Gene Ontology (GO) analysis was performed using Blast2GO program. The Kyoto Encyclopedia of Genes and Genomes (KEGG) database (http://www.genome.jp/kegg/) was used to study the amino acid metabolism and display the detail of fatty acid degradation pathway. Functional characterization, interaction network and pathway analysis were conducted using Ingenuity Pathway Analysis (IPA) software (www.ingenuity.com).

Immunoblotting assays

HepG2 cells were lysed using lysis buffer (50 mM Tris, 150 mM NaCl, 1 mM EDTA, 1% Triton X-100) supplemented with protease inhibitors (1 μg/mL Leupeptin, 1 μg/mL Aprotinin, 1 μg/mL Pepstatin, and 50 μg/mL PMSF). Equal amounts of cell lysates were resolved by 10% SDS-PAGE. Proteins were then transferred onto PVDF membranes (16916600, Roche), blocked with 5% non-fat milk in Tris-buffered saline containing 0.05% Tween 20 for 1 hour, and probed with primary antibodies against ADH1C (A8081, ABclonal Technology), ALDH1A1 (A1802, ABclonal Technology), ACSL1 (A1000, ABclonal Technology), ACOX1 (A8091, ABclonal Technology), ACADS (A0945, ABclonal Technology), and β-Actin (4967L, Cell Signaling Technology). The specific proteins were detected with HRP-conjugated secondary antibodies (sc-2004, Santa Cruz Biotechnology), developed with SuperSignal West Pico Chemiluminescent Substrate (34080, Thermo Scientific) and visualized by Kodak Image Station 2000 MM. Immunoblotting results were quantified using Image J software (1.49s). All the immunoblotting assays were performed in three biological replicates.

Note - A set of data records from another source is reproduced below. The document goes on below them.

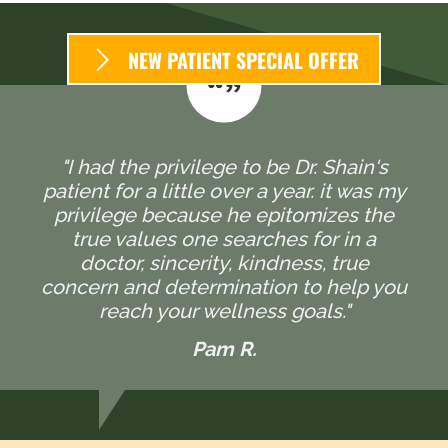
NEW PATIENT SPECIAL OFFER
"I had the privilege to be Dr. Shain's
patient for a little over a year. it was my
privilege because he epitomizes the
true values one searches for in a
doctor, sincerity, kindness, true
concern and determination to help you
reach your wellness goals."
Pam R.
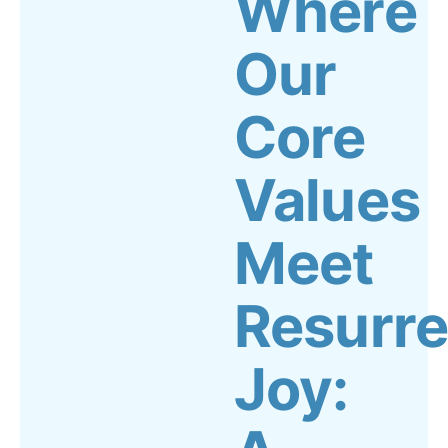
Where
Our
Core
Values
Meet
Resurre
Joy:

Lipid accumulation and content measurements

Cellular lipid accumulation quantification was performed by Oil Red O (ORO) staining. In detail, HepG2 cells were cultured overnight in 6-well culture plates. Cell media were then replaced with fresh normal and Leu-deprived media, respectively. Cells were cultured for 24 h at 37 °C under 5% CO2. Cells were then fixed in 4% paraformaldehyde for 30 min, washed three times with PBS and stained with pre-warmed diluted ORO solution (O1391, Sigma-Aldrich) for 1 h in darkness. The droplets were observed with light microscope (CKX31, Olympus). Cellular TG content was measured with the Triglyceride Assay Kit (A110-1, Nanjing Jiancheng Bioengineering Institute, China) following the manufacturer’s instructions. The measurements were performed in six biological replicates.

Statistical analysis

All statistical analyses for immunoblotting assays and the lipid accumulation and content measurements were performed using GraphPad Prism software (6.0c). Values are shown as mean ± standard deviation (SD), and statistical significance was calculated using two-tailed Student’s t-test. Differences were considered statistically significant at P < 0.05.